INDALECIO RIBELLES
PALMA.- Una
decena de almenas medievales perteneciente
a una de las ocho torres con que contó la
histórica Almudaina de Gumara en el Castell
del Temple de Palma han aparecido en una de
las dos torres que aún se mantienen en pie
de esta construcción defensiva árabe.
Los trabajos de rehabilitación de
este inmueble, realizado a lo largo de este
último lustro por el promotor Fernando
Palazuelo, han permitido sacar a la luz un
testimonio arqueológico de primera magnitud
de la historia de Palma que, según las
primeras impresiones dadas a conocer ayer
por este empresario estarían datadas entre
los siglos X y XI. Se da la circunstancia
de que la semana pasada el Ayuntamiento de
Palma y este empresario sellaron un
principio de acuerdo por el que esta
edificación pasa a manos municipales tras
un convenio de permuta que hará posible la
futura recuperación de este espacio y su
posterior uso público.

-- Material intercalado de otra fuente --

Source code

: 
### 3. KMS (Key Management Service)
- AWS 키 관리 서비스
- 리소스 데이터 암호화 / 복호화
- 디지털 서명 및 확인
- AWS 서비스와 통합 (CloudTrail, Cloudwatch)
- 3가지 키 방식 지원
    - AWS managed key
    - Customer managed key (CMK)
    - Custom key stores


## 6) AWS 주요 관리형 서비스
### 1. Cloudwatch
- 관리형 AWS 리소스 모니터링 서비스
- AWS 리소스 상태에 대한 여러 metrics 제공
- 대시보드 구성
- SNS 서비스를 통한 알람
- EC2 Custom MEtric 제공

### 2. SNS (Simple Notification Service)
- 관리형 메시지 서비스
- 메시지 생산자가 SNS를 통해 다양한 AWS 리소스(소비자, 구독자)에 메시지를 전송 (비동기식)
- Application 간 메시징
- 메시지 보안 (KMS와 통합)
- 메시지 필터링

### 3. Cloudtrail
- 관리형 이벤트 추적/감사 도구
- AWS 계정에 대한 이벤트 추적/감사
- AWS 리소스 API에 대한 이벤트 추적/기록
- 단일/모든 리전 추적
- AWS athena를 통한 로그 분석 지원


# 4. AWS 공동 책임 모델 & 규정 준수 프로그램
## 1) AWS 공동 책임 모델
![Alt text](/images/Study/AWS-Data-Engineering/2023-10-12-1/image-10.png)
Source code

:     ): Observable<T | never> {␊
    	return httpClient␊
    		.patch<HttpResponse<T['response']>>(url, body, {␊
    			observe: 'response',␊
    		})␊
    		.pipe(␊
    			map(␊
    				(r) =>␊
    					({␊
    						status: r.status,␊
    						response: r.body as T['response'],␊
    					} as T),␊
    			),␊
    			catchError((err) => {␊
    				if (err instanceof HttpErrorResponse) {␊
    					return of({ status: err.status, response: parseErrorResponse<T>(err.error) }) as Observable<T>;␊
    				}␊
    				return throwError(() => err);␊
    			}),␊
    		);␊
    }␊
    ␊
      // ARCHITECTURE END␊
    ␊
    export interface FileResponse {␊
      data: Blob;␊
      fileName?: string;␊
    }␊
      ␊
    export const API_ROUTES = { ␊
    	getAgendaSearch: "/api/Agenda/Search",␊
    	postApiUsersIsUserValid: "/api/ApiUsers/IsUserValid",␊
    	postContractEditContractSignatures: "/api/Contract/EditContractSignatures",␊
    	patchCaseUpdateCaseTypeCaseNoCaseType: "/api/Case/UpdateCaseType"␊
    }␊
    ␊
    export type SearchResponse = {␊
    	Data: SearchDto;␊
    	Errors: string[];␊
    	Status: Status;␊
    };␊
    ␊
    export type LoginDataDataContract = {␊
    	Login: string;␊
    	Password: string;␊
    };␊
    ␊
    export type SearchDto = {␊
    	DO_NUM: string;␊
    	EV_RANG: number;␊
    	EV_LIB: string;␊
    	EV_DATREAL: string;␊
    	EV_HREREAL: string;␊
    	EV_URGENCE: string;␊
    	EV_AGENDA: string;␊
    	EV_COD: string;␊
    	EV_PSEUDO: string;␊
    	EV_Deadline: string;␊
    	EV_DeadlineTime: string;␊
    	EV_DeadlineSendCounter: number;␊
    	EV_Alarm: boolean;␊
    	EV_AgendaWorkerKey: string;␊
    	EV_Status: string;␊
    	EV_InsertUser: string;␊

Será una vez que las
torres pasen un amplio proceso de
rehabilitación iniciado, precisamente, por
el citado empresario en 2001.
Las
históricas almenas de la Almudaina de
Gumama, pequeños pilares de piedra en esta
ocasión de sección triangular que coronaban
los muros de las antiguas fortalezas, han
sido encontradas en una de las dos torres
que sólo permanecen en pie y fueron
descubiertas después de un arduo proceso de
consolidación y cubierta del edificio donde
se hayan.
Unos trabajos para
recuperar este espacio que fueron
denunciados, como ayer el empresario reveló
por el grupo municipal de EU/EV, dado el
aumento en altura que suponían en la
edificación al haberse subido ligeramente
la cubierta de la torre, lo que permitió,
no obstante, visualizar las primitivas
almenas que estaban enterradas. Un sistema
de protección de la torre que ha permitido
conservar durante estos años lo que el
propio Palazuelo definió ayer como «un
yacimiento arqueológico de primer orden», y
a un equipo de trabajo supervisado por la
arqueóloga municipal sacar a la luz estos
restos históricos.
Se encuentran en
la sexta planta de un inmueble que hasta la
fecha ha permanecido cerrado a los
palmesanos, al ser de propiedad privada y
donde es posible percibir nítidamente la
riqueza histórica que acumula en cada una
de sus plantas. Las dos almenas que se
pueden contemplar desde la calle Temple
serían muy posteriores, siglo XIX. Además
de este hallazgo hay que destacar otras
novedades que alberga el inmueble como un
histórico pasadizo, pertinentemente
sellado, y que históricamente comunicaría
por el interior cada una de las ocho torres
de esta edificación en cuyo interior
estaría el recinto de la Almudaina de
Gumara.
Sistema de protección
Ayer en la visita a las obras el
gerente de Urbanismo, Juan José Ferrando,
indicó que aún está por definir si gran
parte de los trabajos realizados por este
empresario se tendrían que rehacer como el
sistema de protección adoptados en las
torres. Según Palazuelo la culminación de
la reforma de este inmueble, en principio,
destinado a vivienda se hubiera culminado
con poco más de 600.000 euros. Ahora en
manos de la administración habrá que ver a
cuánto asciende.
En teoría la
histórica Almudaina de Gumara datada entre
los siglos X y XI abarcaría todo el
perímetro de la calle Temple, Mateu Enric
Lladó y Socors y lo que hoy contemplamos
fue declarado, inicialmente, Bien de
Interés Cultural (BIC) en junio de 1931
siendo incluido, además, en 1949 en el
catálogo de protección de edificios y
elementos de interés histórico, artístico y
arquitectónico.
Según el catálogo
del mismo, el inmueble tenía previsto como
uso el de viviendas y locales, aunque en
esa fecha era una fortificación militar. El
pasado mes de marzo de 2005 el Consell lo
protegió con categoría de monumento.